PROBLEM DESCRIPTION: The job is to output exactly the lines that run from the start of the entries through the line containing "người dùng. Các", pictures omitted.

***** DATA SHOWN *****

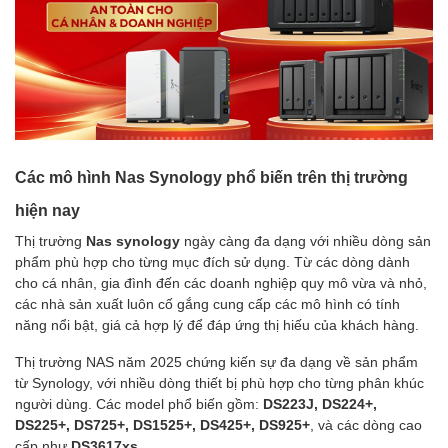
Các mô hình Nas Synology phổ biến trên thị trường
hiện nay
Thị trường
Nas synology
ngày càng đa dạng với nhiều dòng sản
phẩm phù hợp cho từng mục đích sử dụng. Từ các dòng dành
cho cá nhân, gia đình đến các doanh nghiệp quy mô vừa và nhỏ,
các nhà sản xuất luôn cố gắng cung cấp các mô hình có tính
năng nổi bật, giá cả hợp lý để đáp ứng thị hiếu của khách hàng.
Thị trường NAS năm 2025 chứng kiến sự đa dạng về sản phẩm
từ Synology, với nhiều dòng thiết bị phù hợp cho từng phân khúc
người dùng. Các model phổ biến gồm:
DS223J, DS224+,
DS225+, DS725+, DS1525+, DS425+, DS925+
, và các dòng cao
cấp như
DS3617xs
.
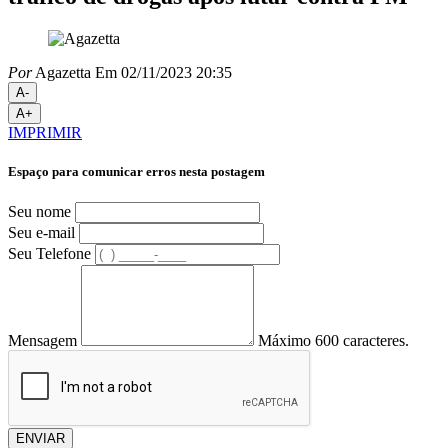
Por
Agazetta
Em 02/11/2023 20:35
A-
A+
IMPRIMIR
Espaço para comunicar erros nesta postagem
Seu nome
Seu e-mail
Seu Telefone
Mensagem
Máximo 600 caracteres.
ENVIAR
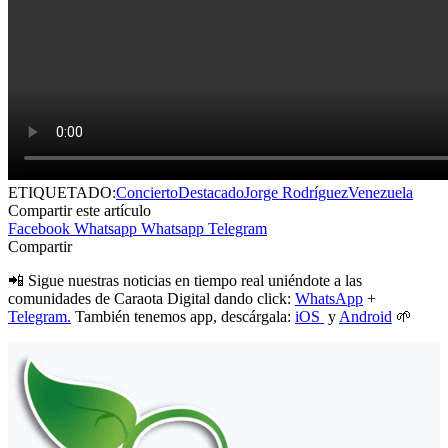
ETIQUETADO:
Concierto
Destacado
Jorge Rodríguez
Venezuela
Compartir este artículo
Facebook
Whatsapp
Whatsapp
Telegram
Compartir
📲 Sigue nuestras noticias en tiempo real uniéndote a las
comunidades de Caraota Digital dando click:
WhatsApp
+
Telegram.
También tenemos app, descárgala:
iOS
y
Android
🌱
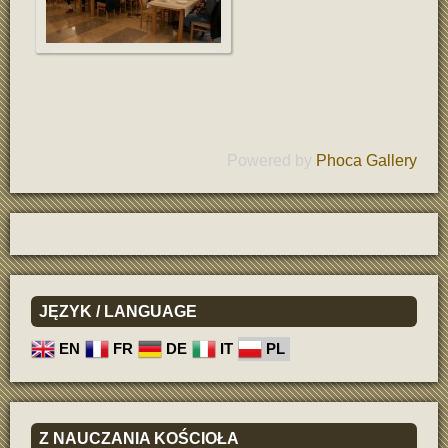
Powered by
Phoca Gallery
JĘZYK
/ LANGUAGE
EN
FR
DE
IT
PL
Z
NAUCZANIA KOŚCIOŁA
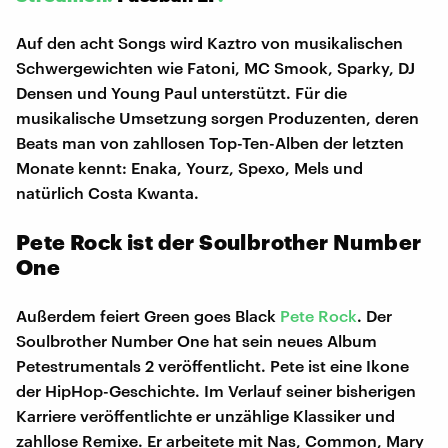
Auf den acht Songs wird Kaztro von musikalischen
Schwergewichten wie Fatoni, MC Smook, Sparky, DJ
Densen und Young Paul unterstützt. Für die
musikalische Umsetzung sorgen Produzenten, deren
Beats man von zahllosen Top-Ten-Alben der letzten
Monate kennt: Enaka, Yourz, Spexo, Mels und
natürlich Costa Kwanta.
Pete Rock ist der Soulbrother Number
One
Außerdem feiert Green goes Black
Pete Rock
. Der
Soulbrother Number One hat sein neues Album
Petestrumentals 2 veröffentlicht. Pete ist eine Ikone
der HipHop-Geschichte. Im Verlauf seiner bisherigen
Karriere veröffentlichte er unzählige Klassiker und
zahllose Remixe. Er arbeitete mit Nas, Common, Mary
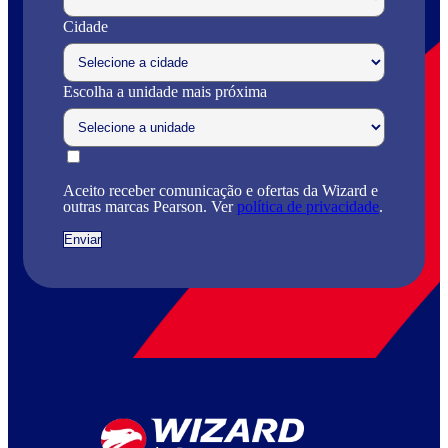
Cidade
Escolha a unidade mais próxima
Aceito receber comunicação e ofertas da Wizard e
outras marcas Pearson. Ver
política de privacidade
.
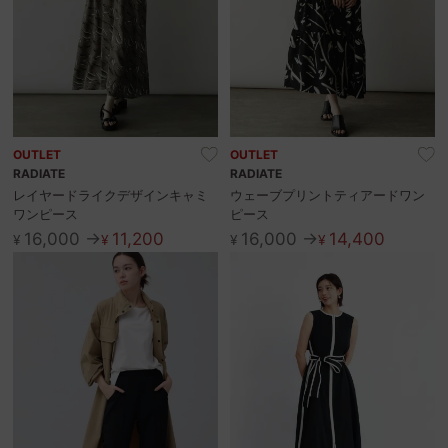
OUTLET
OUTLET
RADIATE
RADIATE
レイヤードライクデザインキャミ
ウェーブプリントティアードワン
ワンピース
ピース
16,000 →
11,200
16,000 →
14,400
¥
¥
¥
¥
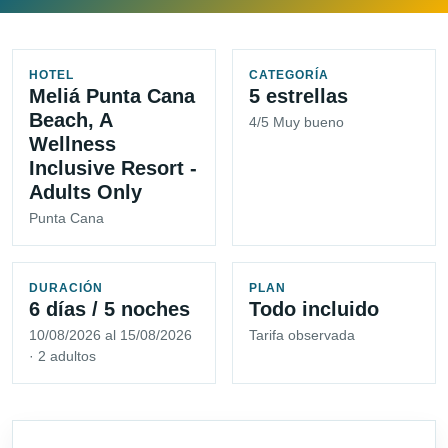
HOTEL
CATEGORÍA
Meliá Punta Cana
5 estrellas
Beach, A
4/5 Muy bueno
Wellness
Inclusive Resort -
Adults Only
Punta Cana
DURACIÓN
PLAN
6 días / 5 noches
Todo incluido
10/08/2026 al 15/08/2026
Tarifa observada
· 2 adultos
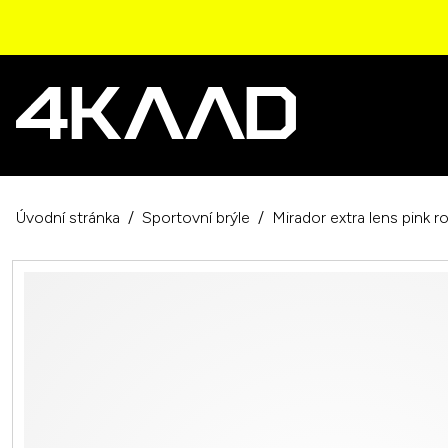
Úvodní stránka
Sportovní brýle
Mirador extra lens pink 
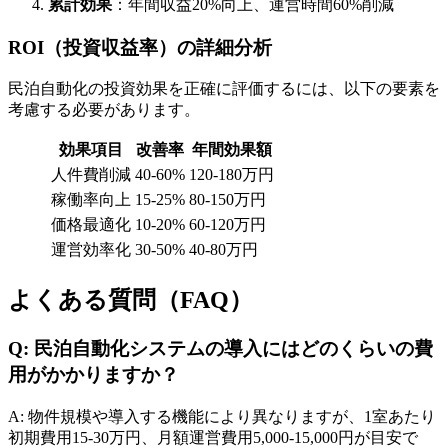
累計効果
：年間収益20%向上、運営時間60%削減
ROI（投資収益率）の詳細分析
民泊自動化の投資効果を正確に評価するには、以下の要素を
考慮する必要があります。
効果項目
改善率
年間効果額
人件費削減
40-60%
120-180万円
稼働率向上
15-25%
80-150万円
価格最適化
10-20%
60-120万円
運営効率化
30-50%
40-80万円
よくある質問（FAQ）
Q: 民泊自動化システムの導入にはどのくらいの費
用がかかりますか？
A: 物件規模や導入する機能により異なりますが、1室あたり
初期費用15-30万円、月額運営費用5,000-15,000円が目安で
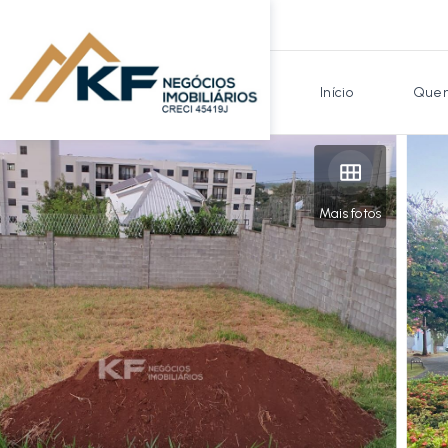
Início
Quem
Mais fotos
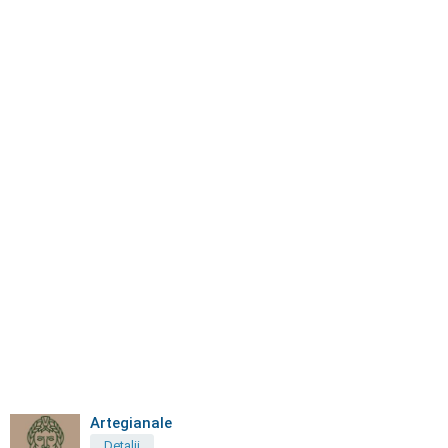
Artegianale
Detalii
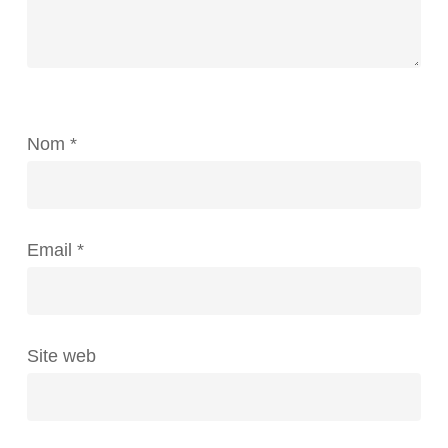
Nom
*
Email
*
Site web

*****

RESPONSE:
Các mô hình Nas Synology phổ biến trên thị trường
hiện nay
Thị trường
Nas synology
ngày càng đa dạng với nhiều dòng sản
phẩm phù hợp cho từng mục đích sử dụng. Từ các dòng dành
cho cá nhân, gia đình đến các doanh nghiệp quy mô vừa và nhỏ,
các nhà sản xuất luôn cố gắng cung cấp các mô hình có tính
năng nổi bật, giá cả hợp lý để đáp ứng thị hiếu của khách hàng.
Thị trường NAS năm 2025 chứng kiến sự đa dạng về sản phẩm
từ Synology, với nhiều dòng thiết bị phù hợp cho từng phân khúc
người dùng. Các model phổ biến gồm:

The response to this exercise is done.